Mr Benjamin Arthur, Executive Secretary, Coalition of NGOs in Water and Sanitation (CONIWAS), has appealed to traditional authorities to use traditional values and custom to promote sanitation.
He appealed to them to revive cultural values which made open defecation a taboo to help reduce the practice in the country.
Mr Arthur said this at a day’s seminar for selected “community champions” in the Volta Region on scaling up improved sanitation services through the use of social norms.
It was at the instance of UNICEF-Ghana and the Environmental Health Department of the Ministry of Local Government and Rural Development.
Mr Arthur said it was time Ghana looked within itself for solutions to open defecation and appealed to chiefs as custodians of the land to lead the crusade with taboos.
“Our chiefs have power, so whilst we expect government to do it, our chiefs must also play their roles,” he stated.
Mr Arthur also urged religious leaders to regularly educate their followers on the need to desist from defecating in the open.
“We must all learn from the cat. It defecates outside and covers it,” he said.
Some participants who spoke to the Ghana News Agency (GNA) said though their chiefs were ready to work, some Assembly members responsible for sanitation had made themselves “tin gods” and disrespected the chiefs.

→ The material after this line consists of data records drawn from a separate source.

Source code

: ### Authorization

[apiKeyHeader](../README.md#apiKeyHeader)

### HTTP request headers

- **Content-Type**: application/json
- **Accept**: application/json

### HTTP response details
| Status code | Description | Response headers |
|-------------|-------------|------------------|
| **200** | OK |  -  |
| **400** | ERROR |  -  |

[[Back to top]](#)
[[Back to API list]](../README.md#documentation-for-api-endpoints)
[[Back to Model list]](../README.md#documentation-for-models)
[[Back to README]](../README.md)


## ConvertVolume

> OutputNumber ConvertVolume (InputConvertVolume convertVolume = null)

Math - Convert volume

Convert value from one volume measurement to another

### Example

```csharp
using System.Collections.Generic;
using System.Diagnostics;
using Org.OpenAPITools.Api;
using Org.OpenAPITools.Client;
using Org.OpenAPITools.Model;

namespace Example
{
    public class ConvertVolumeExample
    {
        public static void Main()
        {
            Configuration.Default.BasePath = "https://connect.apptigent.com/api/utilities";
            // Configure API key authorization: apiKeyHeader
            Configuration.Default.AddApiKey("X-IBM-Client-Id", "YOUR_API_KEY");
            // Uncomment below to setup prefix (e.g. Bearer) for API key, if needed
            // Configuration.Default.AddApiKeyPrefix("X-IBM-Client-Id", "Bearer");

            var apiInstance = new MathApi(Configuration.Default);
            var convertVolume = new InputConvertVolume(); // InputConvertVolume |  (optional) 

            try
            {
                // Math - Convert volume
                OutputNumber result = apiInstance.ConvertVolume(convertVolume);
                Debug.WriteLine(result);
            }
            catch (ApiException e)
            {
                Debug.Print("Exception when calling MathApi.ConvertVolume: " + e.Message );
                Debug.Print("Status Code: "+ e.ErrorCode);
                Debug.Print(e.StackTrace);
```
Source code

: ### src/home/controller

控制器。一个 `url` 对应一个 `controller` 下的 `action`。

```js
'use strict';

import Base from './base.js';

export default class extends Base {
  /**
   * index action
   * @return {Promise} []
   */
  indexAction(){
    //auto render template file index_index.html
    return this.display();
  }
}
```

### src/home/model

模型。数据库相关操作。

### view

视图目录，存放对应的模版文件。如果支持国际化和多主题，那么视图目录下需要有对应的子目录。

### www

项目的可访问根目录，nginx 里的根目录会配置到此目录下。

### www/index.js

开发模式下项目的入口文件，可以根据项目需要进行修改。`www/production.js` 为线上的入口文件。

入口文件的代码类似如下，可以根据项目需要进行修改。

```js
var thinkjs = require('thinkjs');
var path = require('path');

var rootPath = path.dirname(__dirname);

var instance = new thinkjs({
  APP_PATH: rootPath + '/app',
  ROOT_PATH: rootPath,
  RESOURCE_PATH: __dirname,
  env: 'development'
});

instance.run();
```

Mr Victus Tetteh, one of the facilitators therefore urged Assembly members to work with chiefs for the success of the project.
According to CONIWAS, Ghana spends about GHC79 million every year on sanitation related diseases.
It said about 23 per cent of Ghana’s population indulged in open defecation with only 15 per cent having improved latrine.
The Volta Region is the fourth in the country with 31 per cent of its population defecating openly.